Contained within The City are many riches to steal that only the deft hands of a Master Thief can acquire. The more you take the more coin you pocket and in return you can use your ill-gotten funds to purchase upgrades, new equipment, and trinkets that grant passive abilities. While on the prowl, eavesdrop on people to see if they reveal any intel, what you may learn are the locations of items that will fetch you a pretty penny. To make even more cash on the side, Basso, Garrett’s only friend, can give out jobs to complete.
Exploring The City is will be a love/hate situation for some. Searching every nook and cranny for valuables is not only fun, but it makes you feel like a real Thief; picking locks, finding secrets, and catching your breath as someone who got uncomfortably close walk away none the wiser is really exhilarating. But my main issue with the The City isn’t really the layout – it’s the map.
Maps in games are handy nearly every time it’s in a game: it points towards your destination, the distance to get there, color coded sections, and sometimes indicates where you’ve been and where you have not. Thief does half of those things. Arrows pointing where to go is pretty standard, but when you have a multi-sectioned, multi-tiered city to explore and your map is as vague as an amnesiac’s recollection then you’ve got a bit of a problem. A bold X to mark places completely ransacked, different colors for doors, windows, and transition points; these would’ve gone along way of insuring a smoother experience, less backtracking, and fewer instances of finding yourself in an already cleared out home.
Even if the The City is constantly shrouded by perpetual night, this is one of the better looking games for next-gen hardware. If you upgraded to an Xbox One, PlayStation 4 or PC, these will fully capture the beautiful aesthetics of this Victorian, steampunk inspired world. There are some texture pop-ups that occur on consoles right after a lengthy load screen or in the beginning of a cutscene and the framerate does tend to dip at times. PC on the other hand is definitely a beauty, running smoothly with a solid framerate and sharper textures.

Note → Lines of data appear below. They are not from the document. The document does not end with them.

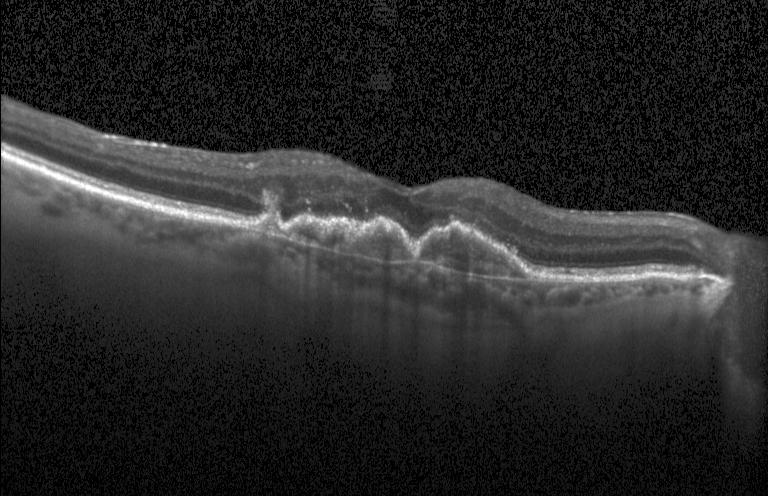

OCT line scan. Spectral-domain optical coherence tomography
Finding: CNV.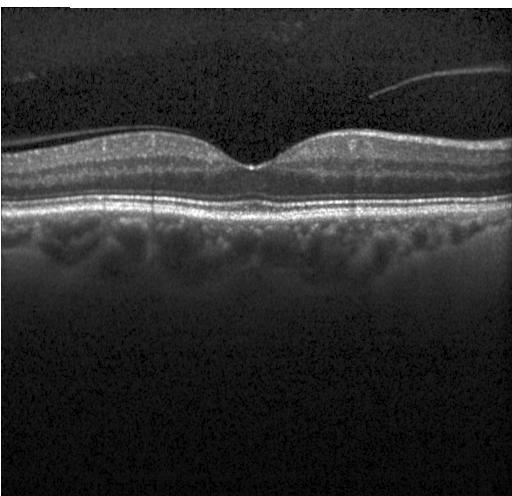

Retinal OCT cross-section. Finding: no evidence of choroidal neovascularization, diabetic macular edema, or drusen.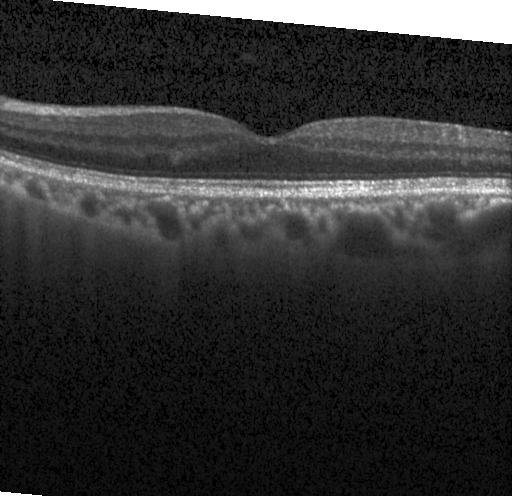

This B-scan demonstrates neither choroidal neovascularization, diabetic macular edema, nor drusen.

Garrett’s movement and agility translates superbly on screen with the games tight controls and fluid animation, making players feel like a master thief. Granted that most of your time will be crouching to avoid making any noise, Garrett does have his Swoop ability. Whenever Garrett needs to move quickly in and out of cover, or to make a hasty retreat after pickpocketing someone, he can quickly dash or “Swoop” in any direction without producing a sound, making this one of Garrett’s most used skill.
Unfortunately I wasn’t as engaged with the story as I really wanted to be. Most of my time was focused on picking locks, snatching coin purses, and locating unique loot. Even on missions I was more concerned with stuffing my bag than solving some problem with a dying city or something of that regards. That doesn’t mean that the game isn’t filled with rewarding and intense (sometimes scary) moments. Edios Montreal did a great job reimagining the world of Thief while stepping over the line on what made the original game’s gameplay tiresome a little too often. I had succumbed to trial-and-error a few times and felt compelled to retry again because I wanted remain hidden throughout. But if you can look past the slower pacing then Thief will definitely satiate your twitchy stealing fingers.